:: Teks yang Diberikan ::

'''

Oleh
: Ibiroma Wamla
Ist. |
Selama ini siaran
nasional yang asing secara kultural memaksa masyarakat Papua menikmati tayangan
mereka, sehingga masyarakat Papua di paksa untuk mencerna produk budaya popular,
dengan cita rasa yang bertolak belakang dengan budaya dan kehidupan sosial
masyarakat di Papua. Gaya hidup konsumeristik dan hedonis terus dihadirkan oleh
media nasional padahal realita sosial masyarakat Papua masih dililit berbagai
persoalaan. Representasi idiom, ikon, metafora, bahkan setting Papua dalam
sajian media nasional sering di gambarkan dalam “pertikaian” perang suku,
keterbelakangan, kemiskinan dan kebodohan.
Untuk membangun “citra
Papua”, maka lahir Papua TV sebagai sarana infomasi bagi masyarakat Papua yang
di kerjakan oleh anak-anak Papua yang minim ilmu broadcasting—bahkan sebagian
besar karyawannya belajar secara otodidak-- Kehadiran Papua TV tak lepas dari
kebutuhan masyarakat Papua akan Informasi “Tanah Sendiri” yang selama ini tak
terkaver dalam layar media nasional. Papua TV dapat memberikan ruang bagi
masyarakat Papua untuk lebih leluasa mengeksplorasi dan mengaktualisasikan
dirinya, menggali kembali identitas kultural yang selama ini terpinggirkan.
Papua TV di bangun
dengan tujuan sebagai media komunikasi, informasi, dan edukasi dan dalam
dialetika pendekatan budaya, ekonomi dan politik dalam membangun Papua. Sebuah
pendekatan yang memungkinkan seluruh entitas budaya hadir dan berkontribusi
dalam membangun relaitas sosial yang majemuk tanpa saling meniadakan satu sama
lain.
Pola acara Papua TV
bersifat multisegmen, dalam arti bertujuan melayani semua kelompok umur dengan
jenis dan bentuk siaran yang relevan dengan kebutuhan dan keinginan mereka.
Kandungan siaran lokal menempati bagian terbesar materi yang disajikan Papua
TV. Hal ini konsisten dengan spirit yang melandasi Papua TV dalam hal menjaga
identitas kultural masyarakat Papua sebagai elan vital transformasi menuju
Papua Baru.
Papua TV harus
memposisikan dirinya sebagai saluran informasi yang akurat, hiburan yang sehat,
pendidikan yang fungsional bagi penonton, serta menjadi ruang publik yang
terbuka, yang diwujudkan dalam bentuk penyajian acara yang memuat informasi,
pendidikan, hiburan seni budaya, dan iklan (komersial dan layanan masyarakat).
Sebagai saluran
transformasi menuju Papua Baru, sajian Papua TV dikemas secara menarik, khas,
berbeda dari tayangan yang sudah ada sehingga menawarkan eksotika budaya Papua
yang unik dan mengundang apresiasi tentang keindahan Papua yang tanpa batas.

'''

:: Entri Tersimpan ::
'''

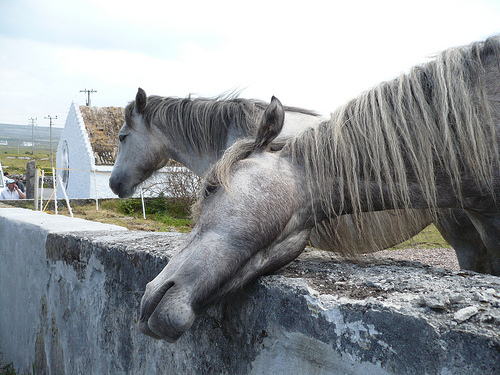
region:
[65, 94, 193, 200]
A horse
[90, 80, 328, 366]
two horses outside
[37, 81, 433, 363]
two horses next to a wall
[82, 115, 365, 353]
A horse laying its head on a wall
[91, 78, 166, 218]
The head of a horse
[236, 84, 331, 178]
The ear of a horse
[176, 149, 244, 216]
The eye of a horse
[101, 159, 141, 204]
The nose of a horse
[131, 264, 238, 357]
The mouth of a horse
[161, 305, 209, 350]
The chin of a horse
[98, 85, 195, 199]
head of a gray mare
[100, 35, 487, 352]
two shaggy gray mares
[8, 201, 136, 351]
old and chipped stone bench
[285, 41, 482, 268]
shaggy straggling mane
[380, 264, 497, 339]
stone chips on a wall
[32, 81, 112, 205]
white church next to horses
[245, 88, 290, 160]
ear of an old gray mare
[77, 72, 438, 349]
two horses at a stone wall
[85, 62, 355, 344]
two gray horse heads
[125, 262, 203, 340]
skinny snout of a gray horse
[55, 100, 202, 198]
white and brown horse stable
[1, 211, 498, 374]
grey stone barrier wall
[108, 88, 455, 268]
large light grey horse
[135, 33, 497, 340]
horse scratching face on wall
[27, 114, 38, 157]
tall wooden electrical pole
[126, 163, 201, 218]
long bare shrub limbs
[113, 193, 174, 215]
small green leaf bush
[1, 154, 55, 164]
asphalt covered country road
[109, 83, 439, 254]
grey horse standing in grass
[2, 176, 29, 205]
man talking on cell phone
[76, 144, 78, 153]
The house is white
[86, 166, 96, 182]
The house is white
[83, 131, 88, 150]
The house is white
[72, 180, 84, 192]
The house is white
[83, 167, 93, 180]
The house is white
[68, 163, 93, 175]
The house is white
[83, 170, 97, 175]
The house is white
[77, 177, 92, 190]
The house is white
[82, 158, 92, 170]
The house is white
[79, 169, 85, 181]
The house is white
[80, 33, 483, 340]
two white horses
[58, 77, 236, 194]
white building with a brown roof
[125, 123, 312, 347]
horse with it's head on conrete barrier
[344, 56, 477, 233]
grey horses man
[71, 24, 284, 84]
white clouds covering sky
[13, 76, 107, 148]
set of three utility poles in the distance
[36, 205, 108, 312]
white paint chipping of concrete barrier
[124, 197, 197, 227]
green grass and bushes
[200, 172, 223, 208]
horse with black eyes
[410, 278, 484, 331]
pieces of concrete breaking off wall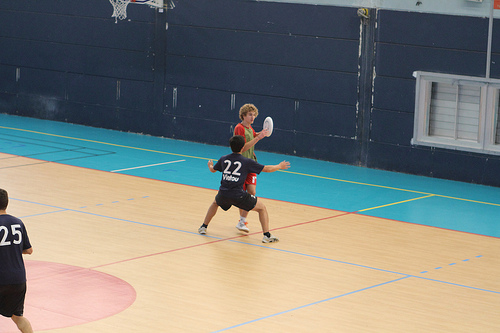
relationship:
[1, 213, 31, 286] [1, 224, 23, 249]
shirt has numbers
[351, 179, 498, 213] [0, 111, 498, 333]
line on floor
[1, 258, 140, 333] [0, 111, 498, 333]
circle on floor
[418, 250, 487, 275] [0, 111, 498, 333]
line on floor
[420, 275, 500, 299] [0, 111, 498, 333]
line on floor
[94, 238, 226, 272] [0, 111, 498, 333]
line on basketball court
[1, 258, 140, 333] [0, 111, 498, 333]
circle on court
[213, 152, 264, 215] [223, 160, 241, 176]
jersey has numbers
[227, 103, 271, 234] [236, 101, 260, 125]
frisbee player has head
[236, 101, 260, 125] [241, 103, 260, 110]
head has hair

'''

:: Petunjuk Tugas ::
Menurut teks tentang Papua TV, apa yang menempati bagian terbesar materi yang disajikan stasiun itu?

:: Penyelesaian Soal ::
Bagian terbesar materi yang disajikan Papua TV adalah kandungan siaran lokal.